PETROPAVLOVSK-KAMCHATSKY, April 17 (Itar-Tass) — The Shiveluch volcano in Kamchatka has spewed an ash column to a height of 9.5 kilometres above sea level. This poses no danger to nearby populated localities, in Kamchatka branch of the Geophysical Service of the Russian Academy of Sciences (RAS) told Itar-Tass.

The RAS branch specified that at 05:59, local time, Tuesday (21:59 MSK on April 16) an earthquake was recorded at the volcano that could be accompanied by ash ejection to a height of 12 kilometres. According to video surveillance, an ash column from the volcano rose to a height of 9.5 kilometres above sea level. The eruption of volcanic dust lasted 20 minutes. The plume of ash in the atmosphere, according to preliminary estimates, shifted at a distance of 100 kilometres the east of the volcano.

No volcanic dust fall has been registered in nearby settlements, including in the Klyuchi settlement (located 50 kilometres from the volcano).

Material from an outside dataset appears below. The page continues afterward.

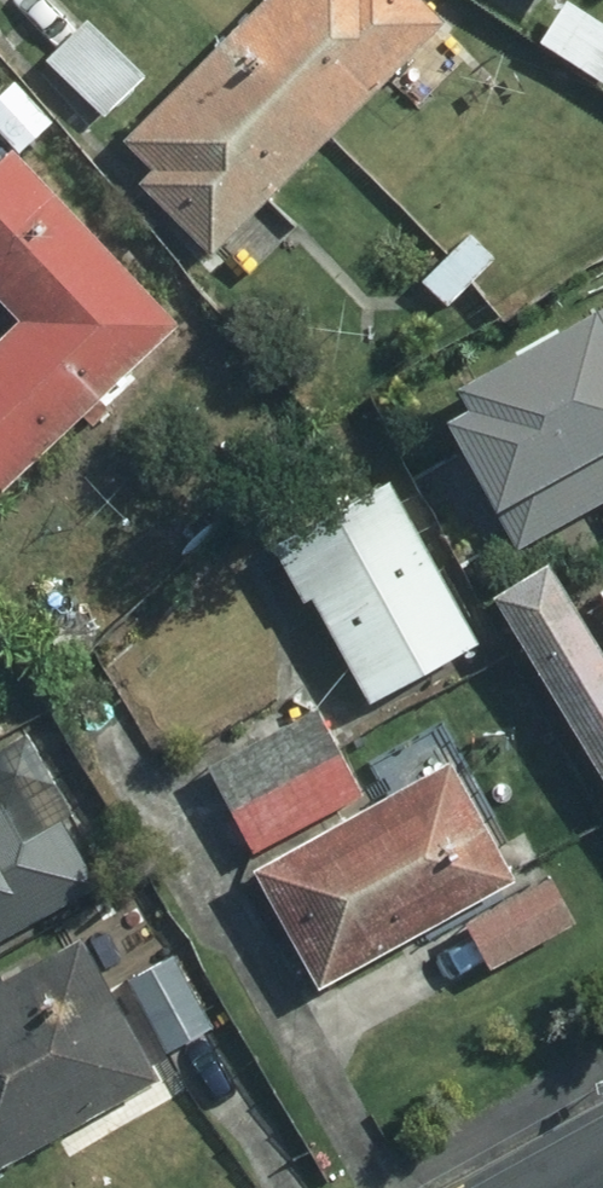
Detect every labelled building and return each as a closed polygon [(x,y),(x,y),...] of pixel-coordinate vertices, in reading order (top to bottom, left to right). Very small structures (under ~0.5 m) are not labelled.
[(319,130),(429,23),(407,0),(253,0),(222,31),(229,39),(319,130)] [(532,39),(598,83),(602,75),(602,30),(559,0),(532,39)] [(199,251),(319,130),(229,39),(222,31),(100,153),(199,251)] [(10,165),(43,133),(0,89),(0,154),(10,165)] [(0,158),(0,307),(10,317),(0,327),(0,480),(68,415),(79,426),(96,410),(85,399),(162,325),(0,158)] [(443,254),(466,277),(488,256),(465,233),(443,254)] [(441,302),(466,277),(443,254),(418,278),(441,302)] [(507,546),(602,493),(602,304),(440,393),(451,413),(438,420),(507,546)] [(359,703),(465,644),(377,487),(260,551),(289,603),(300,596),(359,703)] [(481,600),(602,797),(602,661),(594,666),(534,567),(481,600)] [(587,596),(602,622),(602,586),(587,596)] [(354,794),(311,711),(199,768),(242,851),(354,794)] [(245,871),(308,984),(499,881),(437,765),(245,871)] [(85,882),(50,821),(10,843),(0,825),(0,929),(85,882)] [(109,832),(84,846),(107,886),(131,872),(109,832)] [(458,925),(480,966),(562,923),(539,881),(458,925)] [(0,979),(0,1161),(143,1080),(65,942),(0,979)] [(166,957),(119,983),(157,1051),(203,1025),(166,957)]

This spew is the most powerful eruption of ash registered at Shiveluch since the beginning of the year, the Kamchatka branch of the RAS Geophysical Service reported. According to its classification, the volcano was given the highest Red Aviation Code that warns of the giant mount’s intense activity.

Services, ensuring the safety of flights have been warned about the state of the volcano and the potential hazard that gases and ash it erupts into the atmosphere can pose to aircraft.

Shiveluch is the northernmost active volcano on the Kamchatka Peninsula. It is located 450 kilometres northeast of Petropavlovsk-Kamchatsky. Shiveluch’s eruptions are explosive. In 1864 and 1964 there were surges of its activity that experts qualified as catastrophic. At the present time, according to scientists, the volcano poses no danger to nearby populated localities.

Its height above sea level is 3,283 metres. The highest point of the active part, called Young Shiveluch, rises 2,500 metres above sea level, the diameter of the crater - 1.5 kilometres.

Young Shiveluch is active since September 1980. Experts have been continuously monitoring the volcano for more than 30 years.